Take you to understand JVM performance tuning and actual combat advancement in 20 minutes

ZGC

birth reason

The Java ecosystem is very strong, but it is not enough. Some scenarios are still at a disadvantage, and the emergence of ZGC can allow the Java language to seize the market in certain areas of other languages. for example

  • The Android mobile phone system dominated by Google shows a freeze.
  • The stock exchange market has very high real-time requirements, and currently it is mainly dominated by C++.
  • Performance of big data clusters such as HBase.

characteristic

  • ZGC (The Z Garbage Collector) launched a low-latency garbage collector for JDK11. STW means that the pause time is less than 1ms, and it will not increase as the size of the heap increases.
  • Realize the main principle: full concurrent processing (only when traversing GC ROOTS will be paused)

  • Higher versions after JDK16 support 16TB-level heaps;
  • Realize the main principles: Region partition management, dyeing pointer addressing

  • Application throughput is reduced by up to 15%.
  • The main principle of implementation: when the allocation rate of objects with a short life cycle is high, a large number of objects will not be marked and collected, and a large amount of floating garbage will be generated, which will affect throughput, and the space for transferable objects in the heap will become more and more Small.

  • Lay the groundwork for future new GC features.
  • Realize the main principle: the unused reserved 18 bits in the coloring pointer.

memory layout

ZGC adopts the mechanism of heap space paging model, and the heap space paging model is also very consistent with the processing method of standard huge pages (huge pages) such as 4KB introduced by Linux Kernel2.6. The essence is the same as G1, without the concept of generation. ZGC also adopts the heap memory layout based on Region. The difference is that the Region of ZGC is dynamic: dynamically created and destroyed, and dynamic capacity size. ZGC is divided into three regions:

  • Small Region (small page): The capacity is fixed at 2MB, and objects smaller than 256KB are stored.
  • Medium-sized Region (medium page): The capacity is fixed at 32MB, and objects larger than 256KB and smaller than 4MB are stored.
  • Large Region (large page): The capacity is 2*N MB, which can be changed dynamically.
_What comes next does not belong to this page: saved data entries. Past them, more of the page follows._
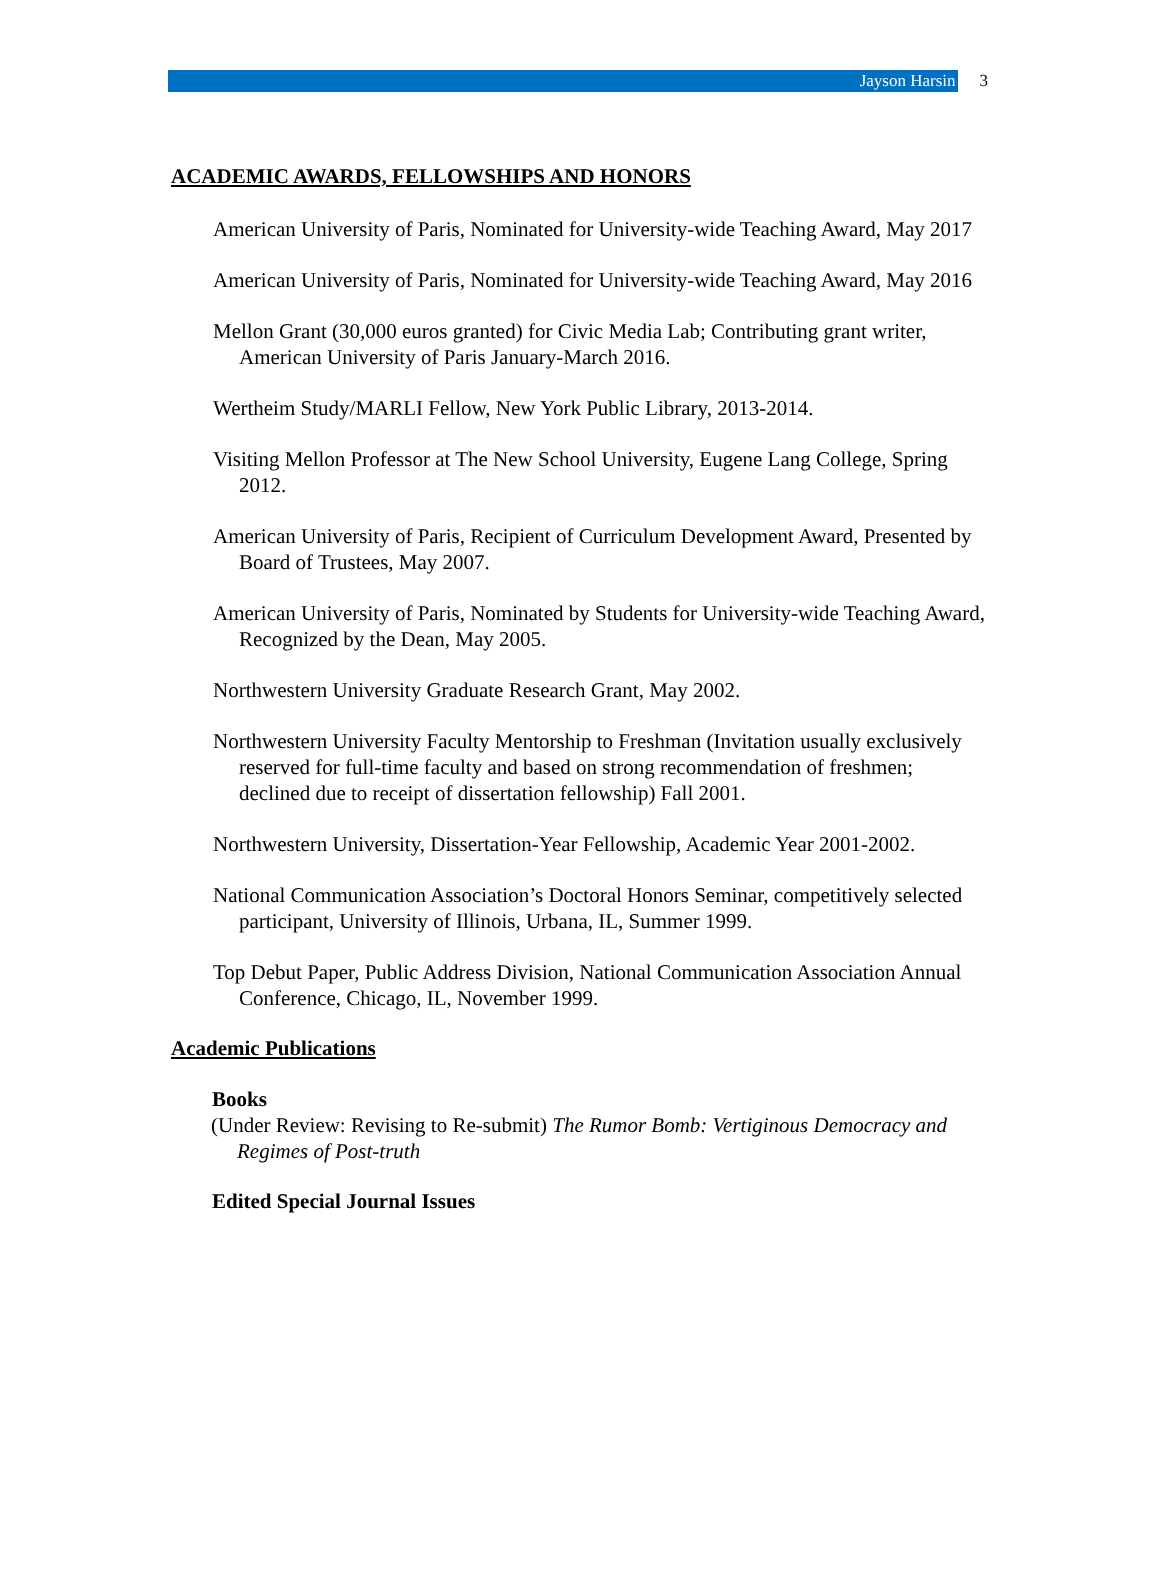Jayson Harsin
3
ACADEMIC AWARDS, FELLOWSHIPS AND HONORS
American University of Paris, Nominated for University-wide Teaching Award, May 2017
American University of Paris, Nominated for University-wide Teaching Award, May 2016
Mellon Grant (30,000 euros granted) for Civic Media Lab; Contributing grant writer, American University of Paris January-March 2016.
Wertheim Study/MARLI Fellow, New York Public Library, 2013-2014.
Visiting Mellon Professor at The New School University, Eugene Lang College, Spring 2012.
American University of Paris, Recipient of Curriculum Development Award, Presented by Board of Trustees, May 2007.
American University of Paris, Nominated by Students for University-wide Teaching Award, Recognized by the Dean, May 2005.
Northwestern University Graduate Research Grant, May 2002.
Northwestern University Faculty Mentorship to Freshman (Invitation usually exclusively reserved for full-time faculty and based on strong recommendation of freshmen; declined due to receipt of dissertation fellowship) Fall 2001.
Northwestern University, Dissertation-Year Fellowship, Academic Year 2001-2002.
National Communication Association’s Doctoral Honors Seminar, competitively selected participant, University of Illinois, Urbana, IL, Summer 1999.
Top Debut Paper, Public Address Division, National Communication Association Annual Conference, Chicago, IL, November 1999.
Academic Publications
Books
(Under Review: Revising to Re-submit) The Rumor Bomb: Vertiginous Democracy and Regimes of Post-truth
Edited Special Journal Issues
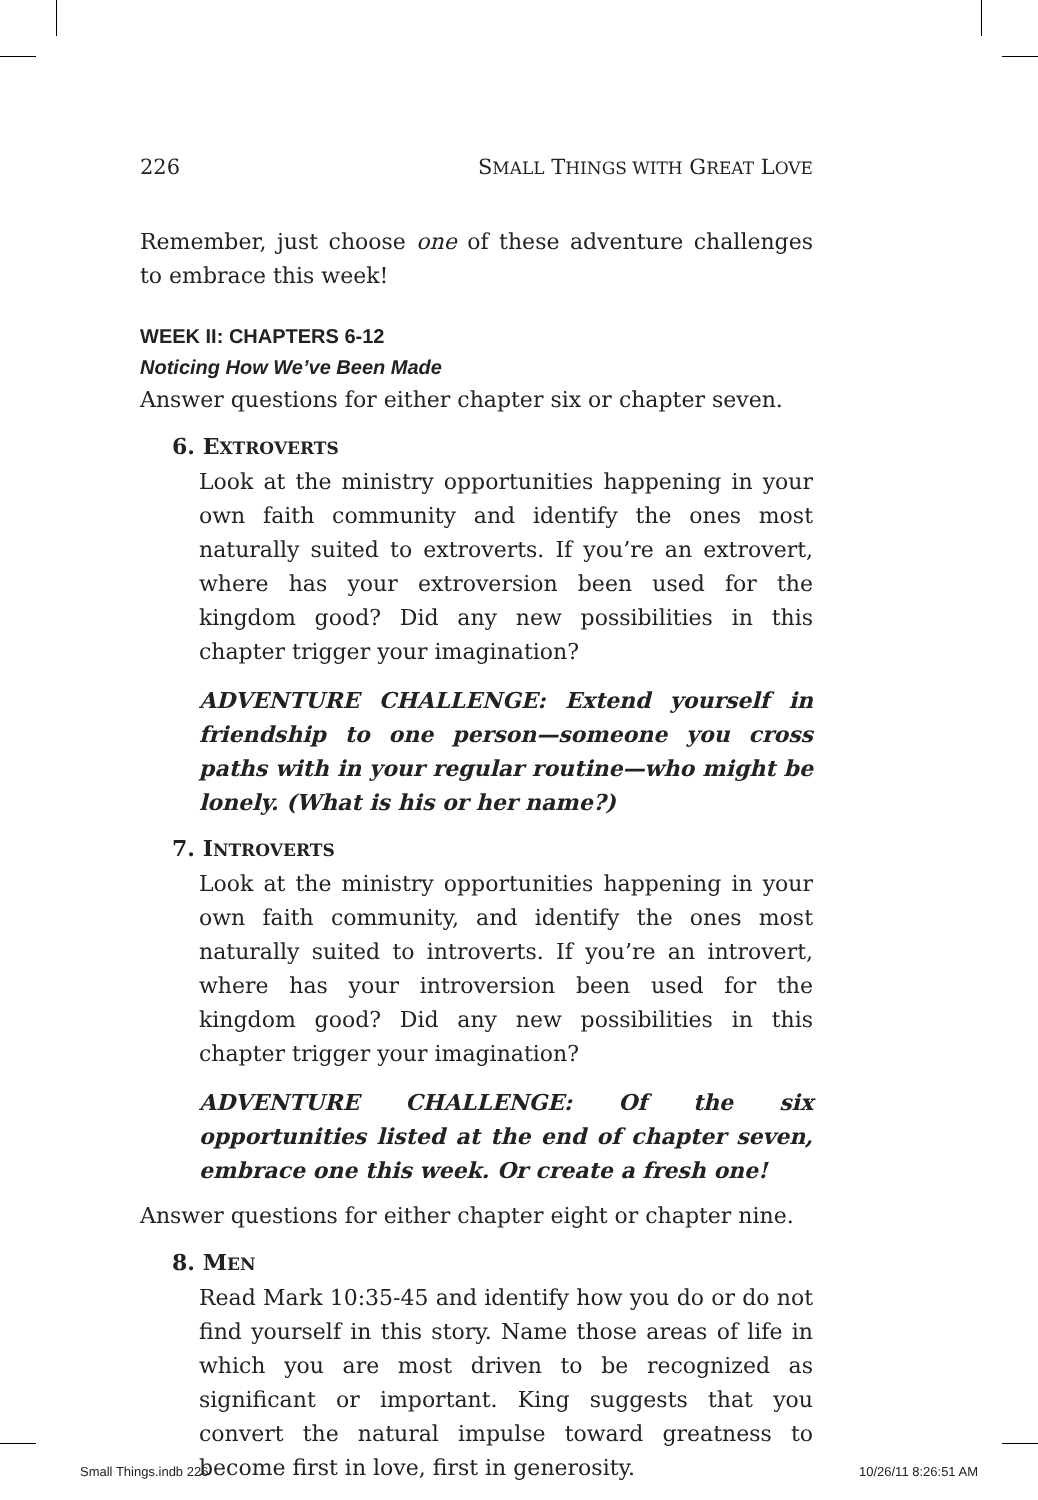226 SMALL THINGS WITH GREAT LOVE
Remember, just choose one of these adventure challenges to embrace this week!
WEEK II: CHAPTERS 6-12
Noticing How We’ve Been Made
Answer questions for either chapter six or chapter seven.
6. EXTROVERTS
Look at the ministry opportunities happening in your own faith community and identify the ones most naturally suited to extroverts. If you’re an extrovert, where has your extroversion been used for the kingdom good? Did any new possibilities in this chapter trigger your imagination?
ADVENTURE CHALLENGE: Extend yourself in friendship to one person—someone you cross paths with in your regular routine—who might be lonely. (What is his or her name?)
7. INTROVERTS
Look at the ministry opportunities happening in your own faith community, and identify the ones most naturally suited to introverts. If you’re an introvert, where has your introversion been used for the kingdom good? Did any new possibilities in this chapter trigger your imagination?
ADVENTURE CHALLENGE: Of the six opportunities listed at the end of chapter seven, embrace one this week. Or create a fresh one!
Answer questions for either chapter eight or chapter nine.
8. MEN
Read Mark 10:35-45 and identify how you do or do not find yourself in this story. Name those areas of life in which you are most driven to be recognized as significant or important. King suggests that you convert the natural impulse toward greatness to become first in love, first in generosity.
Small Things.indb 226 10/26/11 8:26:51 AM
Only one large object will be stored in each large Region, and will not be reallocated (that is, the copy of the object described later), because the large object Copying is expensive.

Pointer coloring technique (Color Pointers)

  • ZGC only supports 64-bit systems, that is, 64-bit pointers.
  • ZGC in JDK11's ZGC analyzes the lower 42 bits, that is, 2 to the 42nd power, to indicate the heap space in use, that is, manageable memory, and it changes in later versions of JDK.
  • ZGC uses several high-level bits to do GC-related things such as fast concurrent marking, transfer and relocation of garbage collection.
  • Extension points reserved for future GC new features

A C program mapping.c Look at the pointer coloring technology display of ZGC's 64-bit virtual address space

Compile and execute, the three addresses are the same, that is, the same real address is mapped to three virtual addresses.

overall process

overview

Mainly divided into two steps

  • Mark phase (Mark garbage)
  • Transfer phase (object copy or move)

trash mark

Garbage marking algorithm adopts reachability analysis algorithm

  • Remapped
  • All memory before GC is Remapped, or if it is still Remapped after marking, it is garbage.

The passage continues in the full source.